Characterization and processing of seismic catalogues

Much of PSHA depends on the assumption that future seismicity will occur near observed past seismicity, and at rates that can be approximated by empirical or physical models. Thus, the early steps in PSHA include compiling and processing an earthquake catalogue. Beyond collecting instrumental and historic earthquake records, catalogues must be homogenized (expressed in uniform units), declustered (devoid of aftershocks and foreshocks), and filtered for completeness. The assumptions and uncertainties in the catalogue should be well understood by the modeler.

Most source types used in hazard models built by the GEM Secretariat use magnitude-frequency distributions (MFDs) based on seismicity. Together with ground motion prediction equations (GMPEs), MFDs govern the computed hazard levels for time frames of interest, and so their robust calculation - and thus careful preparation of the input catalogue - is critical.

Here, we describe the ISC-GEM extended catalogue (Weatherill et al., 2016), which contributes the majority of earthquakes used in hazard models built internally by GEM; the workflow for combining other earthquake records with the ISC-GEM catalogue; and the remaining steps to prepare the catalogue for rate and spatial analysis.
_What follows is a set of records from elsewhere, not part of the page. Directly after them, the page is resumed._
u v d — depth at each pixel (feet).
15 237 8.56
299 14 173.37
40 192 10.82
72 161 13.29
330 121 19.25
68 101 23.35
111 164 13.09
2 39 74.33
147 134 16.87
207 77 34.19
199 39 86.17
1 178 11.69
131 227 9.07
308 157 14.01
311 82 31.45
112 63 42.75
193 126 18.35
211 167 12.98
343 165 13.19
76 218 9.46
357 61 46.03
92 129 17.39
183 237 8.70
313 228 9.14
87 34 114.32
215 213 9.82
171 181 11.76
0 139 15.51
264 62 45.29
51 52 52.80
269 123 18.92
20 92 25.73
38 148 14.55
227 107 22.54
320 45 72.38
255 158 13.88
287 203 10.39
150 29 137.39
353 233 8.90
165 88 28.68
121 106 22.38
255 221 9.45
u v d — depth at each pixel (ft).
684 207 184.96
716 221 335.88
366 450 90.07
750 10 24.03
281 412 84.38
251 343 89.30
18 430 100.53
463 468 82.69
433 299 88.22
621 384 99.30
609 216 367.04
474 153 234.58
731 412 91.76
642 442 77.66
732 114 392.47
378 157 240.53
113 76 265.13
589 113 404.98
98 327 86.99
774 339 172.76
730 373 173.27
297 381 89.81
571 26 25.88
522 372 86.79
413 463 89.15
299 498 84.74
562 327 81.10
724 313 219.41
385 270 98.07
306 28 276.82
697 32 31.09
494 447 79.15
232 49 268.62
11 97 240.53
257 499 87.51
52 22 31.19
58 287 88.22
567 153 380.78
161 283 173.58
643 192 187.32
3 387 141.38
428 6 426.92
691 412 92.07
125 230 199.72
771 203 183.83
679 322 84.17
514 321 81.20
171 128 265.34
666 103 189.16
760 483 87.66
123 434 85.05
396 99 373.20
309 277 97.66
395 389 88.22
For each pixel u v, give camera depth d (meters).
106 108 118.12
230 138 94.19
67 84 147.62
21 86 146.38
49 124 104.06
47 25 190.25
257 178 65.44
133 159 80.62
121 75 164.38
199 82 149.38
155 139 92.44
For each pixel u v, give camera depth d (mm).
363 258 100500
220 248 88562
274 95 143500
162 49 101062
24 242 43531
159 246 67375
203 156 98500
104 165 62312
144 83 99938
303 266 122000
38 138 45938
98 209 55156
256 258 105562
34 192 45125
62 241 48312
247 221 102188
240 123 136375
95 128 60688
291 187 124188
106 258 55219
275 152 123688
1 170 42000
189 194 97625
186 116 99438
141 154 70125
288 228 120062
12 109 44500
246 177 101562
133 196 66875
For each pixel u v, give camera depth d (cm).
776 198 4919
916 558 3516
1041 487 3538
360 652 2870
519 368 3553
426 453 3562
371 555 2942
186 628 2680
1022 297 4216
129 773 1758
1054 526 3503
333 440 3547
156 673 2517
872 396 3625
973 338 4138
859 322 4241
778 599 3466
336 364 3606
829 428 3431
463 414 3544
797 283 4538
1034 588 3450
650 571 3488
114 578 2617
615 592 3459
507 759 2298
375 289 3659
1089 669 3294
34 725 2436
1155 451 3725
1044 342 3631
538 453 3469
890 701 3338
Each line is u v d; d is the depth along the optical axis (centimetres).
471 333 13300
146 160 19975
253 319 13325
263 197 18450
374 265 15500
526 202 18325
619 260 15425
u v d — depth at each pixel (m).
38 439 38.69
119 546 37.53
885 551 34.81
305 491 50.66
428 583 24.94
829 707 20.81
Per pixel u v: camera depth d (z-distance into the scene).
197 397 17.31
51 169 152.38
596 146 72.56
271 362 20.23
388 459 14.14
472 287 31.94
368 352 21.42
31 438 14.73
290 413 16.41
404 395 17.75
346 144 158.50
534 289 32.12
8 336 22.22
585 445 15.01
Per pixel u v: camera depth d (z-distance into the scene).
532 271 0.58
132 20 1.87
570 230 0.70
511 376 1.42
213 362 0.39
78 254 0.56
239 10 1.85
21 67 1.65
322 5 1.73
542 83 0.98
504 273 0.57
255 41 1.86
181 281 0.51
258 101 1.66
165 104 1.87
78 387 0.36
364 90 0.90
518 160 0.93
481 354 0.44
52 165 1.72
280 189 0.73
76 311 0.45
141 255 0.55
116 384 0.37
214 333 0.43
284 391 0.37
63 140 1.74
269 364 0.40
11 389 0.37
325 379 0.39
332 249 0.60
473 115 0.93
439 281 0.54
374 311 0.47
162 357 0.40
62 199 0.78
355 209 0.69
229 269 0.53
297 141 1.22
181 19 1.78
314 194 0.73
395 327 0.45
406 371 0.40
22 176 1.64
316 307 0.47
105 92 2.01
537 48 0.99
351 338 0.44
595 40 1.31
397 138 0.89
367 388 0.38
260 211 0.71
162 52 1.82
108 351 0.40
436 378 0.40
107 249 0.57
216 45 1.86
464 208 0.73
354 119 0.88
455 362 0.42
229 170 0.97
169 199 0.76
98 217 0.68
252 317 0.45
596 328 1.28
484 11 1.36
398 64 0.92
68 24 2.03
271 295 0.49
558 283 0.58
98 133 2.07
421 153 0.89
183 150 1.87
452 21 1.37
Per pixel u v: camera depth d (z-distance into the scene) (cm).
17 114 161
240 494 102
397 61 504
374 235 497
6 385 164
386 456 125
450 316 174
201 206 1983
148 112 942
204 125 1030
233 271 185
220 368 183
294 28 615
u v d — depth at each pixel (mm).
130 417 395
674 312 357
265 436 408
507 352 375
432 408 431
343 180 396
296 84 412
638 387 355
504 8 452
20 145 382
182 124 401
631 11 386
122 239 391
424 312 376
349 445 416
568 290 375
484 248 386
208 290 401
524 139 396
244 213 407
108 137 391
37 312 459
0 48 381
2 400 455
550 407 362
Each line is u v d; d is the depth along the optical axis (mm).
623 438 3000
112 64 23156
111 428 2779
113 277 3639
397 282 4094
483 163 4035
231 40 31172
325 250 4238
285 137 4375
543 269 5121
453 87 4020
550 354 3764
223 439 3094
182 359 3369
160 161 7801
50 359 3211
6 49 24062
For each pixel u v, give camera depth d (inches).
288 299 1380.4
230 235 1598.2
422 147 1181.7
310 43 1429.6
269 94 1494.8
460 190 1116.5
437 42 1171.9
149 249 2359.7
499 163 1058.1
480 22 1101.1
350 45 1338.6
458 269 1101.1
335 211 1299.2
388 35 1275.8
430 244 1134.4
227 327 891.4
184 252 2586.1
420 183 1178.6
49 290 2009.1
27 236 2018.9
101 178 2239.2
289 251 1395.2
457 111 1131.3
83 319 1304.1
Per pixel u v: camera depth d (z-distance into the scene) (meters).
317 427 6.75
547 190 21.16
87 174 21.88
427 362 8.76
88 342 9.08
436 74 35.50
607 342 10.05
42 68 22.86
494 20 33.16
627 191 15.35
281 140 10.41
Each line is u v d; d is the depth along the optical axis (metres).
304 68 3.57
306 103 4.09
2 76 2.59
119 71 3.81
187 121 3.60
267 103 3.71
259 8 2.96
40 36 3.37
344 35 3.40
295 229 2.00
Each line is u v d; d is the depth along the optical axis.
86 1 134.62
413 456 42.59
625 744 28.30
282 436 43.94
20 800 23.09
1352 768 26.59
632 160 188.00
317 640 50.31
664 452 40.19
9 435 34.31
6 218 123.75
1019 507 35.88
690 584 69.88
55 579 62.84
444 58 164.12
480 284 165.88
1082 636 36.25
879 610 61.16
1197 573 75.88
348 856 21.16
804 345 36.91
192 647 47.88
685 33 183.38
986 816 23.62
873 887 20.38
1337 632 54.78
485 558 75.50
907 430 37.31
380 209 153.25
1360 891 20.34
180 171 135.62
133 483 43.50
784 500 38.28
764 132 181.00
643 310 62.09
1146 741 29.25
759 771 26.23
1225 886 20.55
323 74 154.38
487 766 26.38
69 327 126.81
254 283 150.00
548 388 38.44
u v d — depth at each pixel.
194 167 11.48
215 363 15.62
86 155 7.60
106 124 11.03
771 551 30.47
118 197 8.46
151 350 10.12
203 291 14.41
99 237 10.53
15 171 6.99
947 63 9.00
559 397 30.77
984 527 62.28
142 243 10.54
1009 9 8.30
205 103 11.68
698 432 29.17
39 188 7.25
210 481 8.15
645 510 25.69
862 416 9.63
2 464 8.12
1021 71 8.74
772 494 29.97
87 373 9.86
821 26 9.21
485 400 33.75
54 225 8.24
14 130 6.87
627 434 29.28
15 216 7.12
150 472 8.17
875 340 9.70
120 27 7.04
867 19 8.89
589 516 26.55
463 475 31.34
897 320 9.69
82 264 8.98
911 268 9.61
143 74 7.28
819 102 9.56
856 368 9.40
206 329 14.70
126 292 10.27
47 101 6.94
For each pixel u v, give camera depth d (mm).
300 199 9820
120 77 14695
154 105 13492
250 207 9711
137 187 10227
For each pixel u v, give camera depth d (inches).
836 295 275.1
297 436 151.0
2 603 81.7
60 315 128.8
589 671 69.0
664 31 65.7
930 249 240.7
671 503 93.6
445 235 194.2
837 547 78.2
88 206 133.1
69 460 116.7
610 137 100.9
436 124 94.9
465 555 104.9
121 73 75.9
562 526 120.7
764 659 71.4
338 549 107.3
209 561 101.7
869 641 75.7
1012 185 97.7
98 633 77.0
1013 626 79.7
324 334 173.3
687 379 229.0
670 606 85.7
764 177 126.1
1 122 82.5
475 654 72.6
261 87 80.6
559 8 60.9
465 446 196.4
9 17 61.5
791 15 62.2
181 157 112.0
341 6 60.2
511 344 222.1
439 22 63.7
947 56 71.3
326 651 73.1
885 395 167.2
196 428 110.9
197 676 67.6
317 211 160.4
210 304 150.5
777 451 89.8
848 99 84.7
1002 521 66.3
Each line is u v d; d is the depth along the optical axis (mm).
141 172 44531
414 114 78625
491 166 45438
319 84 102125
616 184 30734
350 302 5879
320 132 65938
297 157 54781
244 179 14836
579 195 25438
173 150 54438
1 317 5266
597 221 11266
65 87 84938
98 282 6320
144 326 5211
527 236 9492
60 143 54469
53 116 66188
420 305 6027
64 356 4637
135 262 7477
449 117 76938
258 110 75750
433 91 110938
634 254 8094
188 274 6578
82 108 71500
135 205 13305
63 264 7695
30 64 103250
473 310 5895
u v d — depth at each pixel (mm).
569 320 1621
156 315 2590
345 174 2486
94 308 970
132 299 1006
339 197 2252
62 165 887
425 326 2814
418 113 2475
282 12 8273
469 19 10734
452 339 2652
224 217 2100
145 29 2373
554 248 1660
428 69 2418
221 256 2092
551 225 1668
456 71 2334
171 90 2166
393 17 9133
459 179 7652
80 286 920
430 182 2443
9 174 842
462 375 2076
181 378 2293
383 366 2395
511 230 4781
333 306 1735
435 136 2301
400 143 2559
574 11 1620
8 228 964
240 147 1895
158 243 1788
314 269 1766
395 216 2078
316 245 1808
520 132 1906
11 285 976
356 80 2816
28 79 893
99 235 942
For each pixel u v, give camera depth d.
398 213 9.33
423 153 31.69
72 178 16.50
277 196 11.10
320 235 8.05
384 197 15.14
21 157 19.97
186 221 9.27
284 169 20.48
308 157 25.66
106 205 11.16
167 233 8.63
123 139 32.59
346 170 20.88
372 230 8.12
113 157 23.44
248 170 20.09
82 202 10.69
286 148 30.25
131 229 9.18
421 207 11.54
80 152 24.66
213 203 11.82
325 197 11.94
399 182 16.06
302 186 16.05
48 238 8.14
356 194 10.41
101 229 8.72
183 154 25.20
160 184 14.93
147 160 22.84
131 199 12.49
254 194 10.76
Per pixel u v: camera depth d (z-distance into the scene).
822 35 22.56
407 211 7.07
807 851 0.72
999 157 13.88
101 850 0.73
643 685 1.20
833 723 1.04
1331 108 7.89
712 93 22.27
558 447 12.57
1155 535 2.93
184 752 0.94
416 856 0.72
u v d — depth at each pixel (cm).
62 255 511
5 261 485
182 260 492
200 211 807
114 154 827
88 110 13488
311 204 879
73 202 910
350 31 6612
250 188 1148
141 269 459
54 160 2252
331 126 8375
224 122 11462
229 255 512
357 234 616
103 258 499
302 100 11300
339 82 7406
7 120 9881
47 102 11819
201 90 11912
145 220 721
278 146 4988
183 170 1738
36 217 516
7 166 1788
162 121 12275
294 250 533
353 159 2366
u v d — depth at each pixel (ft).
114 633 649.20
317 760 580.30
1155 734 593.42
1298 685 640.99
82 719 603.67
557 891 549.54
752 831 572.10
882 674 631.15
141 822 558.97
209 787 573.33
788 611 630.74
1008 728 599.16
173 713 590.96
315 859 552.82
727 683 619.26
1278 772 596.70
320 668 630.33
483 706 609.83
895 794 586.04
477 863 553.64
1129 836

We emphasize that while most of these steps are routinely applied outside of GEM models, the following explanations only account for our own best practices.

The ISC-GEM catalogue

The ISC-GEM catalogue is a compilation of earthquake bulletins for seismicity occurring in the range 1900-2015. This catalogue sources records from numerous agencies to include the record deemed most accurate for each event, ensuring that no duplicates are included, and magnitudes are homogenized to MW. The most recent catalogue updates were completed by Weatherill et al. (2016) using the GEM Catalogue Toolkit, totaling 562 840 earthquakes with MW 2.0 to 9.6, and producing what is herein called the ISC-GEM extended catalogue. This current version is motivated by initiatives to improve regional and global scale seismicity analyses, hazard and otherwise.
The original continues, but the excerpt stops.